Tâche 1
Selon l'extrait, à quoi correspondent les trois K que le père d'Isabelle lui demande d'accepter ?
Tâche 2
Recopiez tout le passage de l'extrait, depuis « Quel est donc » jusqu'à « de canards ? » inclus.

Extrait du document
:::

Quel est donc l’imaginaire collectif en ce début de millénaire ? La désertification, la lutte désespérée et désespérante contre les résidus d’animalité où interviennent les transgressions et dérives pathogènes pornographiques entre autres. Isabelle est très noble, très tenace dans son effort, fière à juste titre mais très vulnérable. Je ferais un parallèle avec l’informatique. L’imaginaire collectif c’est l’empreinte, le milieu dans lequel l’être a baigné au contact de ses parents et du milieu social. Cette empreinte n’est pas spécifique à un individu mais il lui appartient de faire effort pour s’en dégager. Certes c’est oh combien difficile ! Comme Jonathan, le goéland, Isabelle est-elle un cygne mutant au milieu d’une population de canards ?
Isabelle fait du théâtre, s’efforce de rester positive malgré toutes les épreuves rencontrées. Un rêve précédent se déroule sous une tente de nuit, elle y est avec son ami. Brusquement inquiète par la venue de son père qui veut étouffer, étrangler une jeune femme blonde. Or les cheveux de la rêveuse sont très foncés. En interprétant à la manière de Pierre Solié, on peut assurer que son double solarisé est étouffé par l’image paternelle. Bref son père semble interdire son développement vers la lumière de la connaissance par son absence d’évolution spirituelle.
Dans la réalité ce vieux paysan désire qu’elle lui donne des enfants. Il considère la femme comme un utérus porteur et lui répète depuis plus de douze ans qu’elle doit se soumettre à la vieille conception des trois K : Kinder, (enfant), Küche, (cuisine), Kirche, (l’église). Telle est la définition d’une morale catholique encore très vivace à la campagne… dans les régions de l’ouest.

:::

Données fournies

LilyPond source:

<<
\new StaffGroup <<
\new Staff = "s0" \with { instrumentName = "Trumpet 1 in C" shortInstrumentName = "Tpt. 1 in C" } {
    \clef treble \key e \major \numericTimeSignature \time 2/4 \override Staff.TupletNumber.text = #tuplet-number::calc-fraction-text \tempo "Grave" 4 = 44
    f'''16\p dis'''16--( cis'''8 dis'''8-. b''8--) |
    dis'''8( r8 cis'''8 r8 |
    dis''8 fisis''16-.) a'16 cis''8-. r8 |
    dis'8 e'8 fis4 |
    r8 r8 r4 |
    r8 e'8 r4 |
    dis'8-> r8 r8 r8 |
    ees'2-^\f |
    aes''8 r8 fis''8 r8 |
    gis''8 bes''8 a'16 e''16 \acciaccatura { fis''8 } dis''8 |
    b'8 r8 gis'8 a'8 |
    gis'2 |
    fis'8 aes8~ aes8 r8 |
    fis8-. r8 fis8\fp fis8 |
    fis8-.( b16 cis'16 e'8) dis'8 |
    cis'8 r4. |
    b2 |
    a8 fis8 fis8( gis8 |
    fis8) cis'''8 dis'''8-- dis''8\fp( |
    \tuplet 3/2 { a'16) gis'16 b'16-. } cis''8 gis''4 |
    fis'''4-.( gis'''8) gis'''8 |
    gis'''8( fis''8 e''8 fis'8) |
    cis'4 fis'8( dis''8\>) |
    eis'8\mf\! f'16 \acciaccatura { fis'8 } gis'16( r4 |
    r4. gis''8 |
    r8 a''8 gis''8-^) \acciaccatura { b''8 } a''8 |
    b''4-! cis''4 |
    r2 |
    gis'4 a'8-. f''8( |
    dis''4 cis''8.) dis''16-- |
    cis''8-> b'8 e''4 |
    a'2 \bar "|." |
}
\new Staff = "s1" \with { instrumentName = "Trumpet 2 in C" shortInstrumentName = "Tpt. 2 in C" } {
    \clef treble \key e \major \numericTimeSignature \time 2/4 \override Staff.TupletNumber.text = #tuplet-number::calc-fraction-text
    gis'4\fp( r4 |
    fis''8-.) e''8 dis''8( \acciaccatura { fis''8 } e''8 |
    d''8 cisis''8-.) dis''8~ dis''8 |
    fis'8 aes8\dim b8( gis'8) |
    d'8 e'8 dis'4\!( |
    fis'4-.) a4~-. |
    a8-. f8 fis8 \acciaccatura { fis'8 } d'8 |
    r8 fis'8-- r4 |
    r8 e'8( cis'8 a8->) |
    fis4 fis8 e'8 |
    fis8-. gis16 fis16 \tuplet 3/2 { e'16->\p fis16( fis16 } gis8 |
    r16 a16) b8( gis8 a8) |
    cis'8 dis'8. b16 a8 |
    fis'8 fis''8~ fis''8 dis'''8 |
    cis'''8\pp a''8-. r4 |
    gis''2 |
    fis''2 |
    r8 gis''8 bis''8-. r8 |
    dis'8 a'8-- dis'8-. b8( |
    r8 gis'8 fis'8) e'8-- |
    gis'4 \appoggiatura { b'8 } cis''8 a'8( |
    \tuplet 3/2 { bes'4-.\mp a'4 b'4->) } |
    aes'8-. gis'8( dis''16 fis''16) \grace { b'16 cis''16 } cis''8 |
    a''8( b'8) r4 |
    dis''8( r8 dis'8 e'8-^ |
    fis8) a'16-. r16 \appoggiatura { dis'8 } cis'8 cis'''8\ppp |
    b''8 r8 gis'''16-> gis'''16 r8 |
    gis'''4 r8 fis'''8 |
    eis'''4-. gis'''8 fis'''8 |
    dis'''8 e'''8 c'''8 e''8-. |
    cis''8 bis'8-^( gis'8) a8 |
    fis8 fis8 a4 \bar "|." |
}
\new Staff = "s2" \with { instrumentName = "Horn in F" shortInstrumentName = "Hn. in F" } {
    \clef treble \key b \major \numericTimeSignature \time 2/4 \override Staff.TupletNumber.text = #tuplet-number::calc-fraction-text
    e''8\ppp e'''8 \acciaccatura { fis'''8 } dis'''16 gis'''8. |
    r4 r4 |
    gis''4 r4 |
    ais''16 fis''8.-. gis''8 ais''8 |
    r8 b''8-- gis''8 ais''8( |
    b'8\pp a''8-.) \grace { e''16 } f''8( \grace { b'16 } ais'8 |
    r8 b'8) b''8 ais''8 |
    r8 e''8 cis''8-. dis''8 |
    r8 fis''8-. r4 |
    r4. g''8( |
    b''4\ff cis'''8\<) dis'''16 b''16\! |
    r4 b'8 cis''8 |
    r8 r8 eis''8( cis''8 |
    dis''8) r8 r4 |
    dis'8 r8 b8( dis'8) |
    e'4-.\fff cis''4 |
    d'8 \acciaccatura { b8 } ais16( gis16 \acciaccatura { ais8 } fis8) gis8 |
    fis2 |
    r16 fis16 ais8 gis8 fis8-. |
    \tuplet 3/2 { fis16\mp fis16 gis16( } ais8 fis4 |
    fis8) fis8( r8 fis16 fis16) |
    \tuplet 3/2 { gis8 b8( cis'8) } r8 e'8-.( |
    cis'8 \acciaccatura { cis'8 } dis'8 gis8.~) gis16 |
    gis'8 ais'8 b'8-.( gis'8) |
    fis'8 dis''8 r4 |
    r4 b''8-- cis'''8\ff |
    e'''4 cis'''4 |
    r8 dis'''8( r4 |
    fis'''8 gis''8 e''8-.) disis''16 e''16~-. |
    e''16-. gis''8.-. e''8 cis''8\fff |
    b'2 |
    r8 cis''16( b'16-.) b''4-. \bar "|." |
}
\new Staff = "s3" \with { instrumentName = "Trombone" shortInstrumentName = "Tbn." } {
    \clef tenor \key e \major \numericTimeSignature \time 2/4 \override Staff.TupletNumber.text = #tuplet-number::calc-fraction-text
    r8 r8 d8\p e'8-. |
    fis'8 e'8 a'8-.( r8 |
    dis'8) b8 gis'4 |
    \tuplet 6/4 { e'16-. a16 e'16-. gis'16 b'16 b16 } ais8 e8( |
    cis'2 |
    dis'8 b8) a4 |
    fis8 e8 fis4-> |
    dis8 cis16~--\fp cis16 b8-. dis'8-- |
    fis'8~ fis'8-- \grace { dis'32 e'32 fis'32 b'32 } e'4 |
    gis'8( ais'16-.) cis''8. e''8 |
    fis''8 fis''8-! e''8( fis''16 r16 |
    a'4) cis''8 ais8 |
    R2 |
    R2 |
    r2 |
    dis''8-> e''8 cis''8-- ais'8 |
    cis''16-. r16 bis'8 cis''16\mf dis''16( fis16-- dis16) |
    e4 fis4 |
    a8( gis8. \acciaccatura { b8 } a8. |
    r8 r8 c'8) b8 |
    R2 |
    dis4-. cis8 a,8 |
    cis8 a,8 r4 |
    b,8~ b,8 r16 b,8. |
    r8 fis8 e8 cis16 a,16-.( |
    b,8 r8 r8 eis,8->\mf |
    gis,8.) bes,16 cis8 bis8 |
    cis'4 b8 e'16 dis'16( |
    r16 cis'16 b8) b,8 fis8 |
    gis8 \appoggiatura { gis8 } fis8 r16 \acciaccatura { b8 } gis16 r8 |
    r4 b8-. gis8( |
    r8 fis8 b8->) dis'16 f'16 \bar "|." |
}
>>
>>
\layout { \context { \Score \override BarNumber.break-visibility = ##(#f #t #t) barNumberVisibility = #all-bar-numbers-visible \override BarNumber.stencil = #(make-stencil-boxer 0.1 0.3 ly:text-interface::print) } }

:::

Réponse attendue 1
Kinder (enfant), Küche (cuisine) et Kirche (l'église).

Réponse attendue 2
Quel est donc l’imaginaire collectif en ce début de millénaire ? La désertification, la lutte désespérée et désespérante contre les résidus d’animalité où interviennent les transgressions et dérives pathogènes pornographiques entre autres. Isabelle est très noble, très tenace dans son effort, fière à juste titre mais très vulnérable. Je ferais un parallèle avec l’informatique. L’imaginaire collectif c’est l’empreinte, le milieu dans lequel l’être a baigné au contact de ses parents et du milieu social. Cette empreinte n’est pas spécifique à un individu mais il lui appartient de faire effort pour s’en dégager. Certes c’est oh combien difficile ! Comme Jonathan, le goéland, Isabelle est-elle un cygne mutant au milieu d’une population de canards ?